The former is synchronized by sending the whole “current set” of
files in a request, whenever the set changes. The latter is
synchronized by sending incremental updates.
Subscriptions are granular both in terms of the file set, as well as
in terms of features. The client might subscribe for errors in the
whole project, and for highlights in the currently opened documents
only.
Subscriptions are implemented in terms of RPC, but they are an
overarching organizational pattern followed by the majority of the
requests. LSP doesn’t have an equivalent, and has real bugs with
outdated information shown to the user.
I don’t think Dart goes as far as possible here. JetBrains Rider, if
I understand correctly, does something smarter:
I think the idea behind the rider protocol is that you directly
define the state you want to synchronize between the client and the
server as state.
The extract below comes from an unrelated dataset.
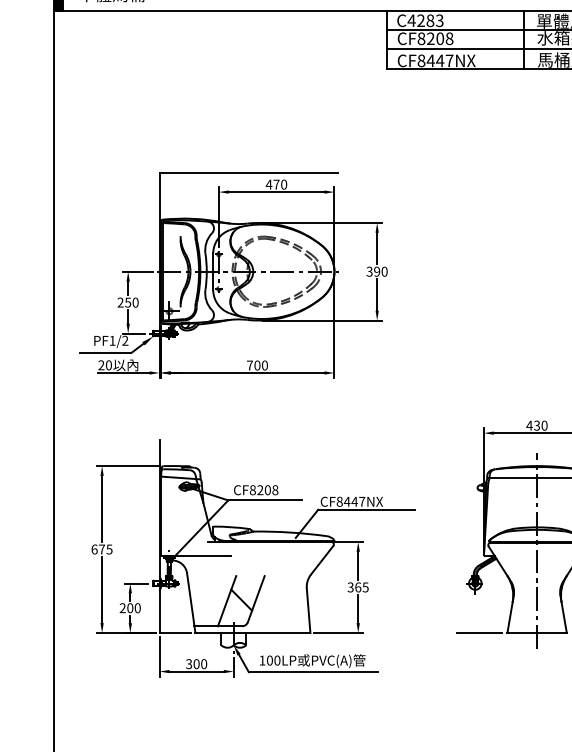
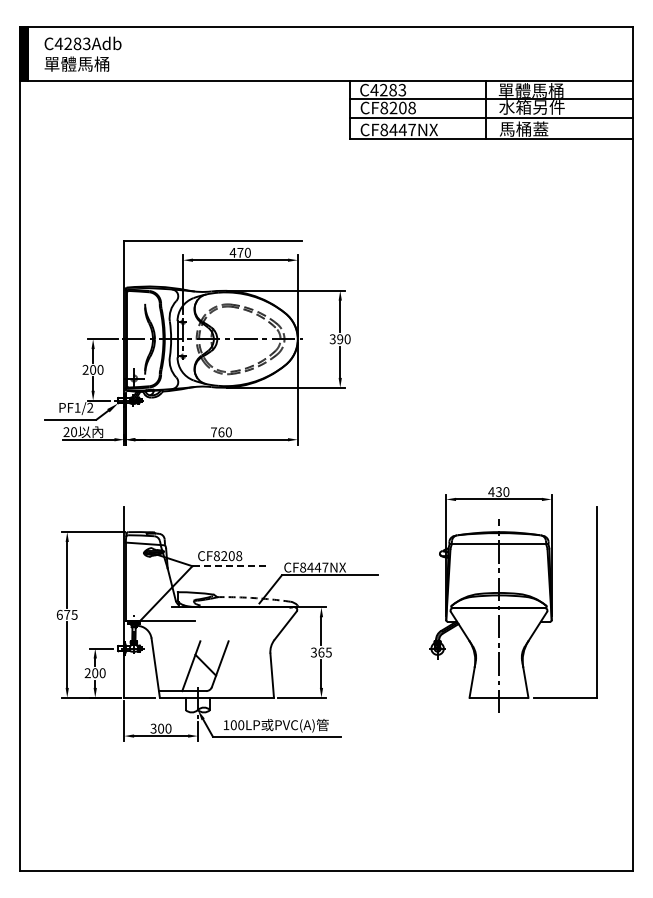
text: (128, 302) -> (93, 369), 250 -> 200
text: (257, 365) -> (221, 432), 700 -> 760
line: (265, 500) -> (229, 566), solid -> dashed
arc: (290, 532) -> (254, 598), solid -> dashed
line: (479, 632) -> (441, 697), removed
The protocol then manages “magic” synchronization
of the state by sending minimal diffs.
In this refactoring, the user selects a function declaration, then
rearranges parameters in some way (reorders, removes, adds, renames,
changes types, whatever), and then the IDE fixes all call-sites.
The thing that makes this refactor complex is that it is interactive
— it’s not an atomic request “rename foo to bar”, it’s a dialog between the IDE and the user. There are
many parameters that the user tweaks based on the analysis of the
original code and the already specified aspects of the refactoring.
LSP doesn’t support this workflows. Dart somewhat supports them,
though each refactoring gets to use custom messages (that is,
there’s quite good overall protocol for multistep refactorings, but
each refactoring essentially sends any over the wire,
and the IDE on the other side hard-codes specific GUIs for specific
refactorings). This per-refactoring work is not nice, but it is much
better than not having these complex refactorings at all.
A small one to conclude. Significant chunk of conceptual LSP
complexity comes from support for dynamic registration of
capabilities. I don’t understand why that features is there,
rust-analyzer uses dynamic registration only for specifying which
files should be watched. And that would be much simpler if it used a
plain request (or a subscription mechanism).